Talvez se possa dizer que Batendo pasto, livro de Maria Lúcia Alvim, gira em torno de um verbo: ajoujar, ligar dois bois por uma cordinha que os une pelo chifre, o ajoujo. Bater pasto significa capinar, tomar uma foice e sair cortando o mato. Abrir o livro é ver suas sete partes ligadas umas às outras por variações no uso formal e nas imagens oferecidas, que, surgidas no final de uma seção, continuam na seguinte. É obra que revela um capinar (exercício) sofisticado da linguagem para elaborar, em pé igual, a natureza e um ser mulher desejante.
Próxima dos 90 anos, Maria Lúcia é autora de cinco livros, todos hoje difíceis de encontrar. Sua volta ao mercado se deve a esforços dos poetas Ricardo Domeneck e Guilherme Gontijo Flores, que a localizaram e descobriram que ela deixou com o poeta Paulo Henriques Britto um livro de inéditos, Batendo pasto, escrito em 1982 e que deveria ser publicado após sua morte. Para ganho dos leitores, é convencida a publicá-lo em um ano pavoroso no qual natureza e corpo estão na ordem do dia.
Ajoujo não é uma palavra estranha a leitores de autores que figuraram os sertões e interiores; pipoca aqui e ali na obra de Guimarães Rosa, por exemplo. Em Maria Lúcia Alvim, a linguagem é excessiva em seus vocábulos e sonoridades, surge cosmopolita ou em uma fresta temporal (seja por conta de expressão popular, aparição de outro idioma ou de registro antigo do português). Como demonstra o soneto que ocupa a segunda seção, Coluna, a materialidade do corpo e do idioma (frese, fria, fétida) emerge em diálogo com fogo e um brilho, energia inexplicável que aparece sem anúncio e arrebata. É força urgente que surge pelo encontro entre o eu lírico e “Ele”, possível por elementos como a disposição ordenada dos verbos, a cesura dos versos, a rima carne/cerne. O resultado é uma mostra do domínio da autora: a lida racional faz da linguagem o palco de uma encenação intensa do imperativo do desejo.

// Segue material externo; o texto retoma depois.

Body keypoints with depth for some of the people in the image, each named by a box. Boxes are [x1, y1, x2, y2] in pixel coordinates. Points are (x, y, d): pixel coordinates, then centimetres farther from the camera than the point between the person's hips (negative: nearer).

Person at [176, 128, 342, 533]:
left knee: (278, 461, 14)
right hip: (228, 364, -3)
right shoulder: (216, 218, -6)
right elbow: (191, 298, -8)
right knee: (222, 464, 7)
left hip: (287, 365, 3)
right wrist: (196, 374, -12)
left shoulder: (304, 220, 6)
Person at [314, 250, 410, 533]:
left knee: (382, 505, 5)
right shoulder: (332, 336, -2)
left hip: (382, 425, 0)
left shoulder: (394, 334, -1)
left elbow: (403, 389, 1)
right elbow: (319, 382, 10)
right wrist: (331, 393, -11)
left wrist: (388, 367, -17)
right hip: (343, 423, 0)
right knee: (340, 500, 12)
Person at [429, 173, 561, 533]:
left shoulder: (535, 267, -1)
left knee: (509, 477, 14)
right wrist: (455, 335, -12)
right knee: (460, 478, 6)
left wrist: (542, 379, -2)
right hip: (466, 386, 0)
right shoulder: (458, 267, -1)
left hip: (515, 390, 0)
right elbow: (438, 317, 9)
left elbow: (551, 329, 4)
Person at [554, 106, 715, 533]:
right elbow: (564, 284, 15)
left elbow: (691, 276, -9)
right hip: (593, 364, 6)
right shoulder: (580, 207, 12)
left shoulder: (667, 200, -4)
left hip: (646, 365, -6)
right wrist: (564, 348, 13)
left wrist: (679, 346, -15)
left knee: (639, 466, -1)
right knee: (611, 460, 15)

Chama atenção a forma de figurar a experiência do ser mulher — em especial a de meia idade, algo anunciado na abertura do livro (a autora completou 50 anos em 1982). A experiência do ser mulher é espalhada de forma discreta, mas visível e importante para a obra. O ajoujo desse ser com vegetais, animais ou céu coloca ambas as instâncias (mulher e natureza) em pé de igualdade, sem que uma preceda à outra. O meio ambiente é figurado de forma autônoma, mas com deslizamento para a vivência desse ser. Vale citar a Litania da lua e do pavão, seção composta por dísticos à moda de ladainha religiosa que, em meio aos jogos sonoros com palavras de origens diversas, parece interpelar certas imagens associadas à mulher, evidenciando-as em sua artificialidade; são nomes, palavras, não são totens e surgem embaralhadas com outras possibilidades: Lua de Ismália/ Chapéu de palha.
Bater o pasto de palavras aberto por Maria Lúcia torna-se jogo divertido e intenso que nos leva a usufruir da linguagem como fruta de polpa suculenta. Solicita mastigação lenta que o sabor compensa e excede. Que possamos ter outras obras da autora circulando entre nós, em breve.